Robert Groseclose, attorney for the Fairbanks diocese, refutes Roosa's claim in a 66-page opposition filed Friday in Nome. In the filing, he called it "an eve-of-trial effort to distract the court and the parties with what is the plaintiff's self-inflicted failure to review, manage or otherwise follow up on the production made months before. Plaintiff's attack is misguided and unfounded."

Groseclose said in an interview that the diocese has "gone overboard" in providing more than 4,000 pages of documents. He called the documents "minutiae" and said none relates to the complaint.

"They had the priest's name on the document in some form another, whether a list of employees for the year, or publications like the Alaskan Shepherd, KNOM pictures or KNOM newsletters," Groseclose said.

Roosa said a preliminary review of the documents showed them to be relevant to the case. In addition, he said that information gleaned from letters and memorandums shows that the diocese had knowledge of Poole's sexual abuse against one other minor girl as early as 1969.

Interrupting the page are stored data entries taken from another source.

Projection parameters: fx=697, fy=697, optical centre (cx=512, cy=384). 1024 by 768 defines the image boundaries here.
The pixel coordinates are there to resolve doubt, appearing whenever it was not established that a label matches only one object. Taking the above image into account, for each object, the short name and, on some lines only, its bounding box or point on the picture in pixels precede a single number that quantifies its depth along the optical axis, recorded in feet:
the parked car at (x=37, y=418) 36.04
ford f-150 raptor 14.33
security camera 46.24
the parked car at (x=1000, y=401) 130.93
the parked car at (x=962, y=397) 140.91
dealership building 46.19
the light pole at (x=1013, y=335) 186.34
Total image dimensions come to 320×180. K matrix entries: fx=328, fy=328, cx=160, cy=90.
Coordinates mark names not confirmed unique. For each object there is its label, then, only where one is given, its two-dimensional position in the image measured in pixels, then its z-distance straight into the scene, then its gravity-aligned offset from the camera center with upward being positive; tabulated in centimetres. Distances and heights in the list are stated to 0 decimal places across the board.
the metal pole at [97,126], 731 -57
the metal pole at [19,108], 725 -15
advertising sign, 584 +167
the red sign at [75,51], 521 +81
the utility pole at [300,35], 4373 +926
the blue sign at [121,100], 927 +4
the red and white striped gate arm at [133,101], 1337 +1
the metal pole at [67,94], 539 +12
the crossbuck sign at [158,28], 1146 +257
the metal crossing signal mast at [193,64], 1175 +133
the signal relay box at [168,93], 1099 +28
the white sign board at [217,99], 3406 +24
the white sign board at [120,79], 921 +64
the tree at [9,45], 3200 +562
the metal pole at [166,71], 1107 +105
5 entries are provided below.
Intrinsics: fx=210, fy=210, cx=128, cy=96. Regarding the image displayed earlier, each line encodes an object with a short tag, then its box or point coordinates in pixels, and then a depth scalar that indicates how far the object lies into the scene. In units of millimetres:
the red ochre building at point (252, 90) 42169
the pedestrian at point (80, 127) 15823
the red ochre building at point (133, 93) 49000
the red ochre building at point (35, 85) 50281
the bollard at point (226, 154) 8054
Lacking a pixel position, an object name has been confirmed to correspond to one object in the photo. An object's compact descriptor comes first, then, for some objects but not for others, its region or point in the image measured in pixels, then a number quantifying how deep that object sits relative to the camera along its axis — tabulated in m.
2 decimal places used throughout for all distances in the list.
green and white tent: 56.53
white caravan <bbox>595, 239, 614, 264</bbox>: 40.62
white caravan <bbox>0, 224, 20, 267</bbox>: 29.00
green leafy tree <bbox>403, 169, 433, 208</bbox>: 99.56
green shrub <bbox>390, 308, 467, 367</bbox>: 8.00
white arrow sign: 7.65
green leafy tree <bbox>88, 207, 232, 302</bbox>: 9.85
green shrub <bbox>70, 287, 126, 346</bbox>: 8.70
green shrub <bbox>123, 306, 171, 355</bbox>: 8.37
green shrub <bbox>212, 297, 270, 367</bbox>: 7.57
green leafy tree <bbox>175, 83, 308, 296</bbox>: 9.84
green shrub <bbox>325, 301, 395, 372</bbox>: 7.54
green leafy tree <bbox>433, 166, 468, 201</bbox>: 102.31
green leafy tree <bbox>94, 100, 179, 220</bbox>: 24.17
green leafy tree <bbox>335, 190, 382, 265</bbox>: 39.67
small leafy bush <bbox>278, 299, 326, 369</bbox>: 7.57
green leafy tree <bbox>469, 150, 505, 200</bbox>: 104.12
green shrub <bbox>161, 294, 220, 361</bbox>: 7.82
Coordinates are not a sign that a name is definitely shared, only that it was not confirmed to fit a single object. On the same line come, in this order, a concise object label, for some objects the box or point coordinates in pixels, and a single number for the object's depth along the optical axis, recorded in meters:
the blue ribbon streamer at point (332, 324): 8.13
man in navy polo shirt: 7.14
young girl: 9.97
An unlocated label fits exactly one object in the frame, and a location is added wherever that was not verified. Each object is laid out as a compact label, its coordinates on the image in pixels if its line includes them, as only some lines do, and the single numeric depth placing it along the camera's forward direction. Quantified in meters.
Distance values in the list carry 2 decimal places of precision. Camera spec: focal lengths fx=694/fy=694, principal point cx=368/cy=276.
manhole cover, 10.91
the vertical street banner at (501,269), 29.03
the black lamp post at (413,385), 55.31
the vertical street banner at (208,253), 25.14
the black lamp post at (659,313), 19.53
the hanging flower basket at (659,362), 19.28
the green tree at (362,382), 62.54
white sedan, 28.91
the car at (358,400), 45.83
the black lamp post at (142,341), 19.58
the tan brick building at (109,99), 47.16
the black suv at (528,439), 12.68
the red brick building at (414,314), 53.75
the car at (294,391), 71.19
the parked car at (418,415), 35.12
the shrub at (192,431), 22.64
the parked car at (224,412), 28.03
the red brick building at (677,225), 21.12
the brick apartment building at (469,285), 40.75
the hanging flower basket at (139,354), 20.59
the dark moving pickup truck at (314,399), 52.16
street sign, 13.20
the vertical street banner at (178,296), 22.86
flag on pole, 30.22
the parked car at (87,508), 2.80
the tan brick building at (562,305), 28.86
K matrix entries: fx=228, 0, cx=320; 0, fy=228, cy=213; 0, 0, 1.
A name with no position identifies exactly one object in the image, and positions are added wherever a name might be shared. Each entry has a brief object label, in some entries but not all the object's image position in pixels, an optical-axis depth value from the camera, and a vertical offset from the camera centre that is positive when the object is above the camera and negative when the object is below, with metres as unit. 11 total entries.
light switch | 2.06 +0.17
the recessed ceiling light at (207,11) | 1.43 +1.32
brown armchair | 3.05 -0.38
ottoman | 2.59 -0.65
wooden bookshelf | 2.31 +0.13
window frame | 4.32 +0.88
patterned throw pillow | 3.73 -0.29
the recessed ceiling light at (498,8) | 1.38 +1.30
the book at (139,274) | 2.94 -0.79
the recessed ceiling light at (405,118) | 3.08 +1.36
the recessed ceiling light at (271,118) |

The Rev. John Whitney, provincial of the Oregon Jesuit province, agreed with Groseclose's assessment of the call for sanctions.

"I don't think this motion is going to be approved; it is another distraction," he said.

Whitney said the process of researching and providing computer information is new to the province.

"We tried to produce as much as we could. We didn't think there would be anything relevant to the case since the case was before we had the e-mail system," he said. "If it was an error on our part it was not intentional."

Groseclose said there may have been confusion on the plaintiff's part about materials also provided for another Jane Doe case.

Roosa said he only discovered the documents when he noticed the numbering system used to catalogue evidence was off.

Jane Doe 2 is the third woman from western Alaska to come forward with allegations that Poole sexually abused her.

Elsie Boudreau settled with the defendants for $1 million dollars after filing a claim as Jane Doe 1. Another woman, Patricia Hess, negotiated a settlement for an undisclosed sum without filing a civil suit.

Three more women, Jane Does 3, 4 and 5, have filed suit since.

Jane Doe 2 alleges Poole sexually abused her more than 100 times over an eight-year period beginning in 1974 when she was 12 years old and continuing until she was 20.

Jane Doe 2 claims in her June 2004 suit that she was 14 when Poole engaged in sexual intercourse with her, impregnated her and told her she needed to "get rid of the baby."

All legal parties to the case will be in Nome on Feb. 16 for an evidentiary hearing before Esch.

When Esch will rule on the sanctions motion is unknown.